Hamzah menjelaskan, organisasi tersebut diharapkan berorientasi sosial dan menjadi wadah bagi para pengusaha untuk berkontribusi secara sukarela dalam membantu masyarakat yang terdampak bencana.
“Organisasi untuk penanggulangan bencana yang sifatnya memang orientasinya sosial dan itu kita berharap supaya pengusaha-pengusaha yang ada di Provinsi Gorontalo itu dirangkul semua, ya difasilitasi sehingga terbentuk sebuah organisasi.”
“Ketika misalnya ada pasca bencana maka mereka yang secara ikhlas menyumbang untuk membantu masyarakat kita.Organisasi tersebut sebenarnya ada di daerah-daerah lain juga.”tuturnya.
Ia menyebut, organisasi serupa telah banyak dibentuk di sejumlah daerah atau Provinsi lain.
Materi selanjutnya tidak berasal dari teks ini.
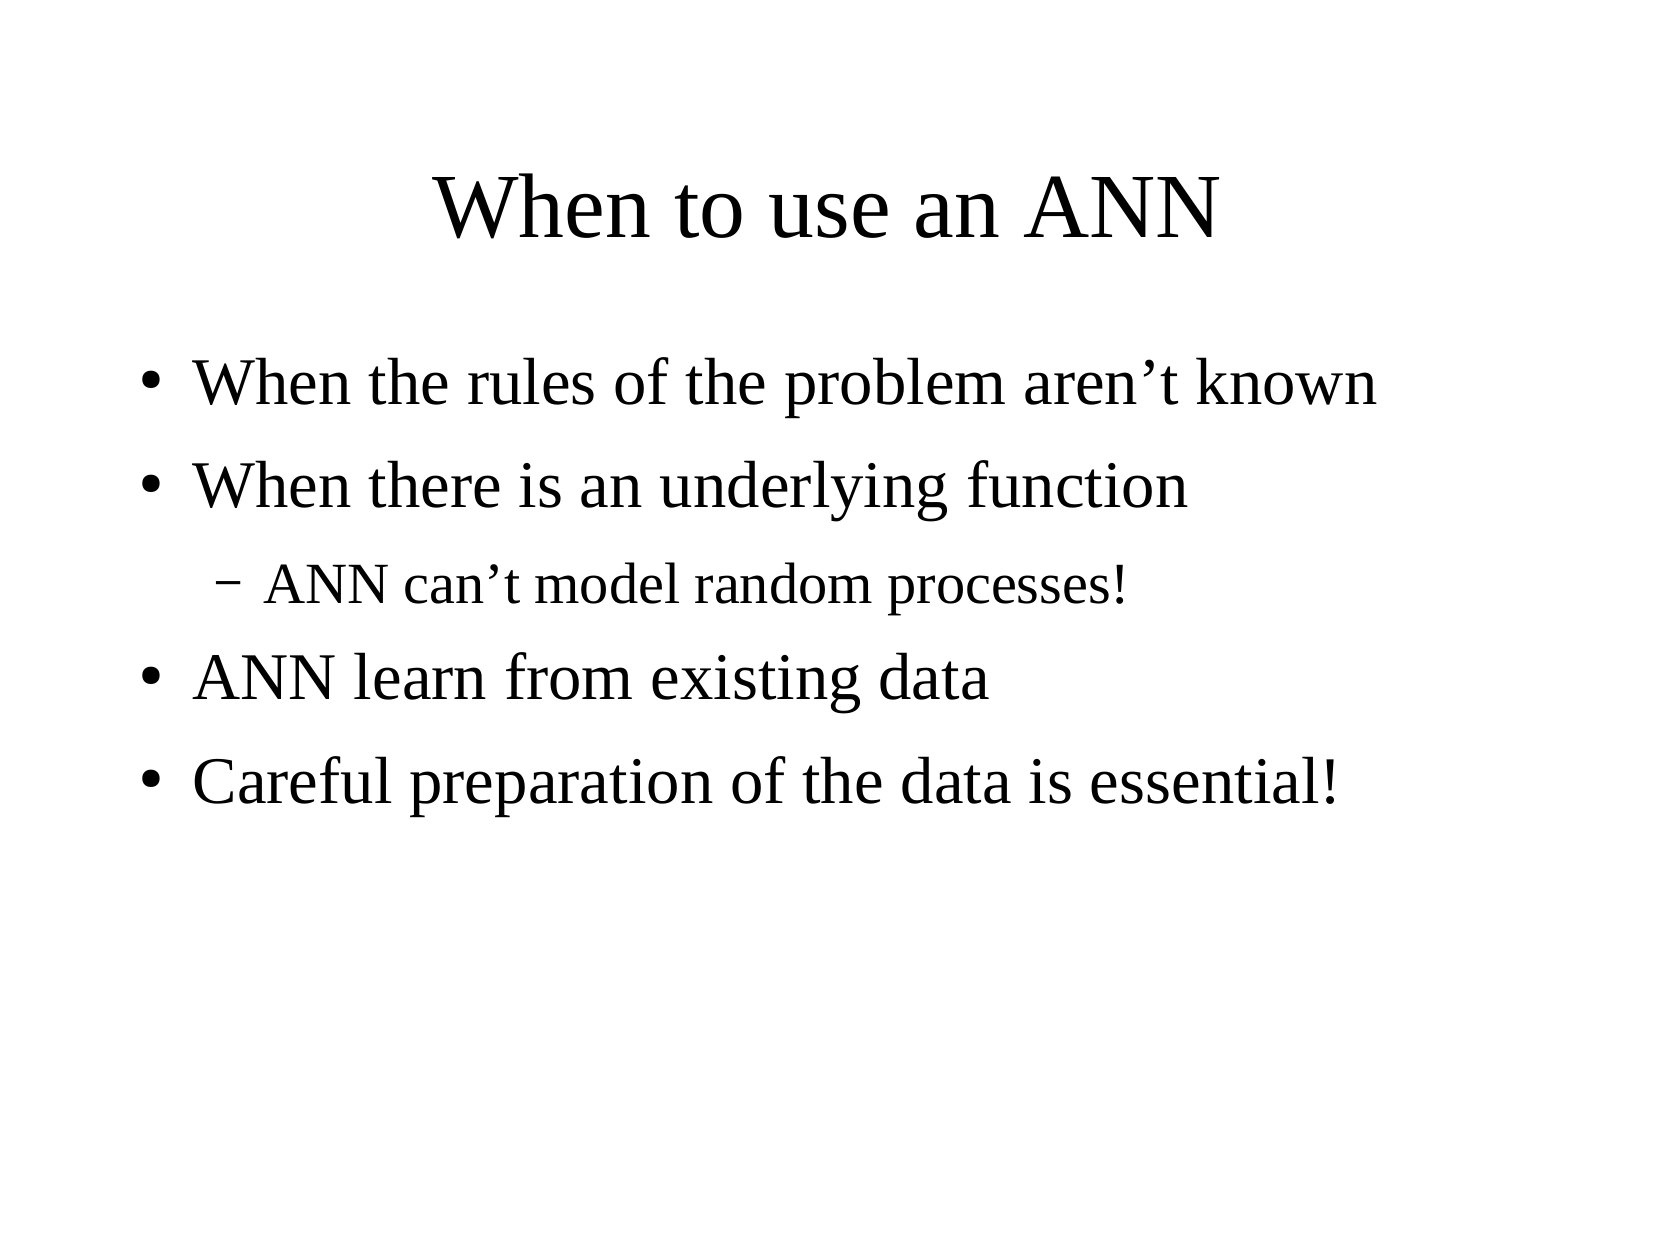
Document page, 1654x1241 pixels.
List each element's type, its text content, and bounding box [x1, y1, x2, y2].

title When to use an ANN [121, 102, 1534, 311]
list When the rules of the problem aren’t known When there is an underlying function ANN can’t model random processes! ANN learn from existing data Careful preparation of the data is essential! [121, 344, 1534, 1127]
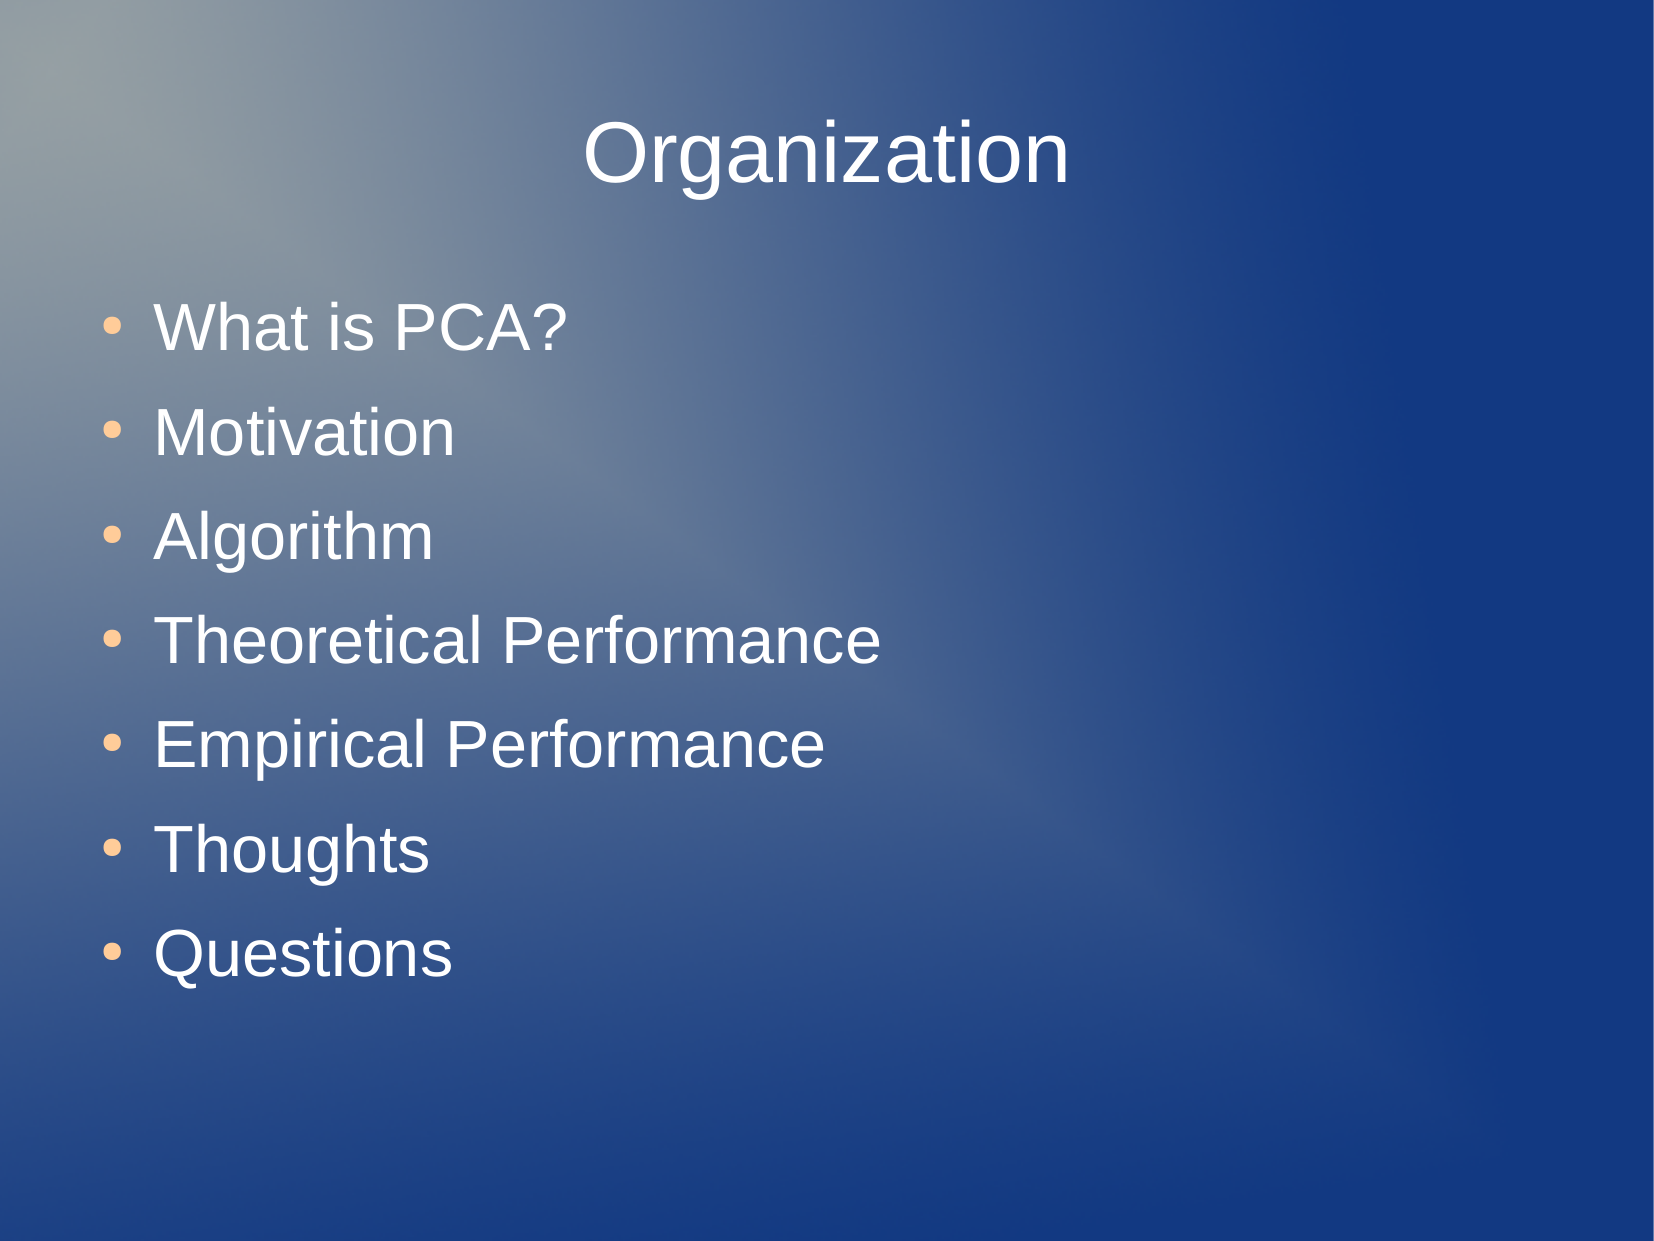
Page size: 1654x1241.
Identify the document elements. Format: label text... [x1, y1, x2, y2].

list What is PCA? Motivation Algorithm Theoretical Performance Empirical Performance Thoughts Questions [82, 290, 1571, 1109]
picture [0, 0, 1654, 1241]
title Organization [82, 49, 1571, 257]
Organisasi tersebut umumnya dipimpin oleh kalangan pengusaha dan memiliki orientasi utama pada kegiatan sosial serta kemanusiaan.
“Banyak, banyak di daerah lain.Di daerah iya di provinsi lain itu banyak, di kabupaten kota banyak dan itu memang diketuai oleh pengusaha dan jajarannya pun di bawah pengusaha.”imbuhnya kembali.
Hamzah menegaskan, organisasi yang diusulkan tersebut nantinya harus bersifat independen dan tidak membawa kepentingan politik maupun bercampur dengan struktur pemerintahan.
“Tidak ada kaitannya dengan politik dan tidak dicampur lagi dengan pemerintah.Hanya misalnya ketika ada bencana maka mereka turun.”cetusnya
Meski demikian, pemerintah tetap dapat menjalin koordinasi dengan organisasi tersebut ketika terjadi bencana. Dengan pola tersebut, bantuan sosial dari para pengusaha diharapkan dapat disalurkan secara lebih cepat kepada masyarakat yang membutuhkan.
“Kalau misalnya ini mungkin dari pihak pemerintah bisa berkoordinasi dengan organisasi itu.Jadi murni memang untuk bantuan sosial ke masyarakat ketika ada bencana dan itu dananya bisa lebih cepat.Ya, “Katanya.
Baginya, usulan itu diharapkan dapat menjadi bagian dari upaya memperkuat sistem penanggulangan bencana di Provinsi Gorontalo.